At the door of the canteen they parted.
“Good-bye, son of my father,” said Kalaza.
“Yes, my friend,” replied Jim, and walked away slowly towards the police camp.
Kalaza shouldered his stick and went off quickly in the direction of the native location.
II.
Maliwe drove home his flock at sunset, and penned them safely in the kraal, which was constructed of heavy thorn bushes. The old kapater goat, which acted as bellwether of the flock, strode proudly into the enclosure, well ahead of the others, and took his station on a rock which rose up in the middle. On this he lay down, chewing his cud and surveying the sheep which lay thickly around him. Maliwe then closed the gate, tied it securely with a reim, and pulled several large bushes against it. He then walked on to his little hut, situated only a few yards distant. He had carried in from the veldt a small number of dry sticks, and he now placed a few of the smallest of these in a little heap on the raised stone which served as fireplace. He then drew out his tinder-box from the leather bag which he always carried. This bag was simply the skin of a kid, the head of which had been cut off, and the body drawn out through the aperture at the neck thus made. He struck a spark with his flint, and when the tinder glowed, he shook out a little of it on to some dry grass, which soon blazed up, and which he then placed under the twigs. In a few minutes he had a cheerful fire, and then he untied his little three-legged pot from where it hung from one of the wattles of the roof.
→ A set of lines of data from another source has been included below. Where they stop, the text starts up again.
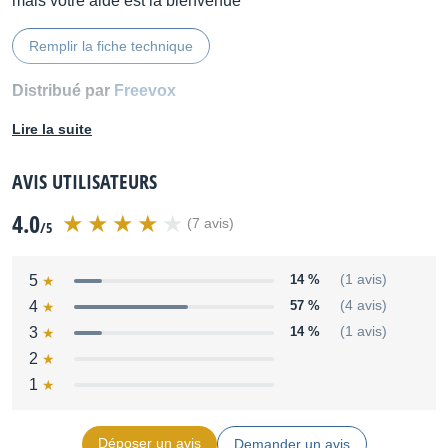
mais votre aide est la bienvenue
Remplir la fiche technique
Distribué par
Freevox
Lire la suite
AVIS UTILISATEURS
4.0
(7 avis)
/5
5
14 %
(1 avis)
4
57 %
(4 avis)
3
14 %
(1 avis)
2
1
Déposer un avis
Demander un avis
This pot was half full of mealies already cooked, and which he simply meant to warm for his supper. The remainder of his week’s ration of meat (the skinny ribs of a goat that had died of debility down near his master’s homestead) was also hanging from the roof, but with a sigh he determined to reserve that delicacy for the morrow, remembering that two days would elapse before a fresh supply was due. His dog, Sibi–a starved looking mongrel greyhound–lay at his feet and gazed up with expectant eyes, waiting for the handful of tough mealies which would be flung to him when his master had finished supper.